2) De plus, le métissage des cultures induit l’idée de cultures d’origine alors que
l’idée de branchement cherche à casser toute idée de cloisonnement et
d’étanchéité. D’un point de vue diachronique, on évite l’idée d’une pureté originelle
ou d’une séparation des sociétés réflexion qui sera examinée dans l’ouvrage à partir
du mouvement du n’ko sur lequel je reviendrai et, d’un point de vue synchronique,
on évite l’idée d’une homogénéisation du monde actuel, l’ère du village planétaire,
comme on dit, qui a la faculté de faire disparaître la question sociale. De plus en plus
fréquemment, le culturel supplante la question sociale. Ainsi, la mondialisation ne
place plus la culture comme un espace de communication mais comme un lieu de
spécificités collectives.
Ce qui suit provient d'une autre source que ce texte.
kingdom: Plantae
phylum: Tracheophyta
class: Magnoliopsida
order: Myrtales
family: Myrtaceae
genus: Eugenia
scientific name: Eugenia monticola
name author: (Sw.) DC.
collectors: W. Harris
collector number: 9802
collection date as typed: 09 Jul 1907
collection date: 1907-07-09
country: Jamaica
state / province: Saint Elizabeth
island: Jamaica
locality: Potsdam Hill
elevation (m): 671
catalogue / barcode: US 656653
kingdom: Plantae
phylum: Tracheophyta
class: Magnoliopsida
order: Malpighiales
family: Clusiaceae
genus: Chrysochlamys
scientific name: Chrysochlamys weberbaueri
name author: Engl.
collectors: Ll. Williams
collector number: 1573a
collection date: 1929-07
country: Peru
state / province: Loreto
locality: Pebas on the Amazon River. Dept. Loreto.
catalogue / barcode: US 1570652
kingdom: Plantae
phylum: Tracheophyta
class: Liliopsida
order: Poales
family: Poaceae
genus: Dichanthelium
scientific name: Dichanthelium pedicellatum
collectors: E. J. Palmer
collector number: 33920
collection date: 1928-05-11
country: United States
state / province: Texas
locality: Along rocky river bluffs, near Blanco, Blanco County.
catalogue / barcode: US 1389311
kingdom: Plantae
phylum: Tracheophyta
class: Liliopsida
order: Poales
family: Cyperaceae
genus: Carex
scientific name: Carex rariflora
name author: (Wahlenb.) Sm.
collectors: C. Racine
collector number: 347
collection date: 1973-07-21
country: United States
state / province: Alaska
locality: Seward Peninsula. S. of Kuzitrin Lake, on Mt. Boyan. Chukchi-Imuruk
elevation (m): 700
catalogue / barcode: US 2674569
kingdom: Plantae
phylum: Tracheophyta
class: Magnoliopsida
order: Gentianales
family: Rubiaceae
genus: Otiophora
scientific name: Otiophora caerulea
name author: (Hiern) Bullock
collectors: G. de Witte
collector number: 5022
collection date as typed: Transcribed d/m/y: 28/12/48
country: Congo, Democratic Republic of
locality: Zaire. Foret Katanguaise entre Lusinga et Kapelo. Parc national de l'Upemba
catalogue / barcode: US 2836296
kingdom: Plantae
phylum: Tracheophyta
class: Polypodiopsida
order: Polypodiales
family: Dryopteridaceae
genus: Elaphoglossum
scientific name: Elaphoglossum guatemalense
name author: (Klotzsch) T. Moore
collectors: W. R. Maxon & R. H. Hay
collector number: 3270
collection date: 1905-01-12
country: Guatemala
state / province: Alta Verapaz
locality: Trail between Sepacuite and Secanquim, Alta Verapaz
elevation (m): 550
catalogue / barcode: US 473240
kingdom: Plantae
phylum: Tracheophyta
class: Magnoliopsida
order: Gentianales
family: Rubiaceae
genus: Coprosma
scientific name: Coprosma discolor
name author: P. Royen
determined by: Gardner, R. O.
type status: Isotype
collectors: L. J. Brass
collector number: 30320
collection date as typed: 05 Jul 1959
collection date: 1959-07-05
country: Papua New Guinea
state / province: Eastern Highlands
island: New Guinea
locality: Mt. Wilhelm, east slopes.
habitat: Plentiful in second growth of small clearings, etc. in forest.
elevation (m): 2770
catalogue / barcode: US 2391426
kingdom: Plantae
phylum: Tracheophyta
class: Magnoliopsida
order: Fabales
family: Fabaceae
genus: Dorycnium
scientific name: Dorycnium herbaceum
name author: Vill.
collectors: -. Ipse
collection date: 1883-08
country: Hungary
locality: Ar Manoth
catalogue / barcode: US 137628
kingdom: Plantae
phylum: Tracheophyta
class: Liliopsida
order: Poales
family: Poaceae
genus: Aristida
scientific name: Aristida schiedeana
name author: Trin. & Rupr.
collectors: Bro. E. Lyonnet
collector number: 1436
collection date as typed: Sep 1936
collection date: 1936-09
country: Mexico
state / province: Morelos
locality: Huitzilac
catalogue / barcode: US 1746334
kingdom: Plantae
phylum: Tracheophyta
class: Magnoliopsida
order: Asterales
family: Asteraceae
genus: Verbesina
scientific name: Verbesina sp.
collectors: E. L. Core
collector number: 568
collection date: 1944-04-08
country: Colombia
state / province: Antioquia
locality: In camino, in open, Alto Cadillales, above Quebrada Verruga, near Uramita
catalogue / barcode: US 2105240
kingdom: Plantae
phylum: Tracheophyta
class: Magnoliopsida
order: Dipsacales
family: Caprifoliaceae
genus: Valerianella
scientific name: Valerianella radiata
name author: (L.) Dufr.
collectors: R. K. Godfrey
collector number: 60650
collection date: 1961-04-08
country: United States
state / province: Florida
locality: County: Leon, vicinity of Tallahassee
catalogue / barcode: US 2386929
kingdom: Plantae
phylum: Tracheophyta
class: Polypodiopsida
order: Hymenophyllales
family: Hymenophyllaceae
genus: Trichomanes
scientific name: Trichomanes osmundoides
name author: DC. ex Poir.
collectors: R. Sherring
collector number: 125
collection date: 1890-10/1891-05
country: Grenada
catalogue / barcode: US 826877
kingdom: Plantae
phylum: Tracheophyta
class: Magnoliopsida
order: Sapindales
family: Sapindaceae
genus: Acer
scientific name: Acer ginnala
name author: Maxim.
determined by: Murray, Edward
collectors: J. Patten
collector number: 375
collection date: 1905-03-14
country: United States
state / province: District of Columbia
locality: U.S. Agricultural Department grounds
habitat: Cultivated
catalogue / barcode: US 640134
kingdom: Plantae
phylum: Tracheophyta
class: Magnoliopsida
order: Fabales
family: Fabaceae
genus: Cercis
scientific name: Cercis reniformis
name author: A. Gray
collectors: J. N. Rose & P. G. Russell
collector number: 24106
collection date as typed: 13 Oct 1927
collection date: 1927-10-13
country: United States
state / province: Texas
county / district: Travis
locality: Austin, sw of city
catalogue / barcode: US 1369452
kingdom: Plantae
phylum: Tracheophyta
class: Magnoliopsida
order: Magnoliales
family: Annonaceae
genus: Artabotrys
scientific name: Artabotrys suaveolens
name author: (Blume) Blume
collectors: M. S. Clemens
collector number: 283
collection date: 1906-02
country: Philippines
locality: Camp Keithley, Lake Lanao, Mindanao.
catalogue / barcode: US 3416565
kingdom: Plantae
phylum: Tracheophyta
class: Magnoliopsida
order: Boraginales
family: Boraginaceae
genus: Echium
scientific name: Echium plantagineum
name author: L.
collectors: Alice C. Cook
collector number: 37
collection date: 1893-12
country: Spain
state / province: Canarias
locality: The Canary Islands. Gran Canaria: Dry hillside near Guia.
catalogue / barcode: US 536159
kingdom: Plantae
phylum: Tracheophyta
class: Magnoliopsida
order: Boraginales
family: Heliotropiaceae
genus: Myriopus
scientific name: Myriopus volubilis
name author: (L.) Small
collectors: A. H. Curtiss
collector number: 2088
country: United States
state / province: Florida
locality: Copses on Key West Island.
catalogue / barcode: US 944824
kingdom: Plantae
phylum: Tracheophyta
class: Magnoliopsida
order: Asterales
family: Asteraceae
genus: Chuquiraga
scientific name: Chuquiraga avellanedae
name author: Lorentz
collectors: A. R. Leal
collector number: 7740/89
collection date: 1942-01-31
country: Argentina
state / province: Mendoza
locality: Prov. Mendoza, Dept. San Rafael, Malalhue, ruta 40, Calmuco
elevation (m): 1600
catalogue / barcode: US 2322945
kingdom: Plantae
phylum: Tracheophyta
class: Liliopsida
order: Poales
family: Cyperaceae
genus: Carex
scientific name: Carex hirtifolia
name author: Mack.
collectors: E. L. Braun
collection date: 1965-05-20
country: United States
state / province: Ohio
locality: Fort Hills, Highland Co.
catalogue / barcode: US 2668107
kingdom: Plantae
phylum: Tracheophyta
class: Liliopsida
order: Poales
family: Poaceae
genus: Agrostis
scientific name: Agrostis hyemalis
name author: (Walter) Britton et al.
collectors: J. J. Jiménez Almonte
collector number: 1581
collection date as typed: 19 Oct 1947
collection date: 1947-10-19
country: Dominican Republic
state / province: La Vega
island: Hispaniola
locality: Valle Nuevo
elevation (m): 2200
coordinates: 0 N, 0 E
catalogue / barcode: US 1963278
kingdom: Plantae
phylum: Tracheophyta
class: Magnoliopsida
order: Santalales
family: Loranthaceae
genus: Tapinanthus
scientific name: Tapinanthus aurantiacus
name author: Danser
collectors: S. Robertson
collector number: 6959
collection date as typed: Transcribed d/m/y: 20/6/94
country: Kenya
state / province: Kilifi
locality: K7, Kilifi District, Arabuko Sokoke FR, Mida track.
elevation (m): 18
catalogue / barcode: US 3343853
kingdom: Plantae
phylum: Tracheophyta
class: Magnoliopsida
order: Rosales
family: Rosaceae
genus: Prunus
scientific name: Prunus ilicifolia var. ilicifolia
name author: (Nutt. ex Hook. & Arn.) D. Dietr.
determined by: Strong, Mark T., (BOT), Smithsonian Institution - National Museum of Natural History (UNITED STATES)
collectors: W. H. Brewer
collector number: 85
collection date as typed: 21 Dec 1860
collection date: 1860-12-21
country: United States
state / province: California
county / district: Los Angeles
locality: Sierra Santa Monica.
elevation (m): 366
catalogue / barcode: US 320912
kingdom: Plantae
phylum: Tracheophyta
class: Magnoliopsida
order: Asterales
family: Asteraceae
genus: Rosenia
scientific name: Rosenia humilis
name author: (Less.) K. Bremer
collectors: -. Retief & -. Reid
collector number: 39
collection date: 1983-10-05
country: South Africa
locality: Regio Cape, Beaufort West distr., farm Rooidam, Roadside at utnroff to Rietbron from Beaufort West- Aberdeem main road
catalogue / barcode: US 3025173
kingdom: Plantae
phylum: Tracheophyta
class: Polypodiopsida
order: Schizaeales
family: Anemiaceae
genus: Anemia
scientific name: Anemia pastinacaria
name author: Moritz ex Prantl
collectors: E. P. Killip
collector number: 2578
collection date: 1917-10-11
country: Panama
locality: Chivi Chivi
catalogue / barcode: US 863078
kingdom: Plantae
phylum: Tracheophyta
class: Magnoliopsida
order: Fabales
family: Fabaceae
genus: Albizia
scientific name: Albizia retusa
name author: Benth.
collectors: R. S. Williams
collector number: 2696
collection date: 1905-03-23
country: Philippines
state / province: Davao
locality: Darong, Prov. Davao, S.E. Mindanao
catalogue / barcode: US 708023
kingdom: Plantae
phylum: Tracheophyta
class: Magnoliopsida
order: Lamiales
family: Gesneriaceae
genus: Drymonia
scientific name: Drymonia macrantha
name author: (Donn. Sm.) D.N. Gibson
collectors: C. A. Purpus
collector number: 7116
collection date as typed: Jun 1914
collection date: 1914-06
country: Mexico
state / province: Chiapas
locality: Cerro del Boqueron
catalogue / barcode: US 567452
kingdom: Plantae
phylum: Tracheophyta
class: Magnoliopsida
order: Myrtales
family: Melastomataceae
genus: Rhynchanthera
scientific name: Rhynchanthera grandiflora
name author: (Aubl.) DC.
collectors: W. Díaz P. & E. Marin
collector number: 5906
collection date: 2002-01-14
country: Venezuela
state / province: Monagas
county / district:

Elle n’entraîne pas une uniformisation culturelle mais au
contraire des « guerres identitaires » ou des « guerres de cultures » (p. 19). La
mondialisation aux effets culturels, ethniques ou religieux conduit, selon Jean-Loup
Amselle, vers deux attitudes : soit un « choc des cultures », soit, à linverse, une
« créolisation » du monde. Et les exemples historiques et politiques qu’il livre dans la
dernière partie de l’ouvrage illustrent cet état de fait.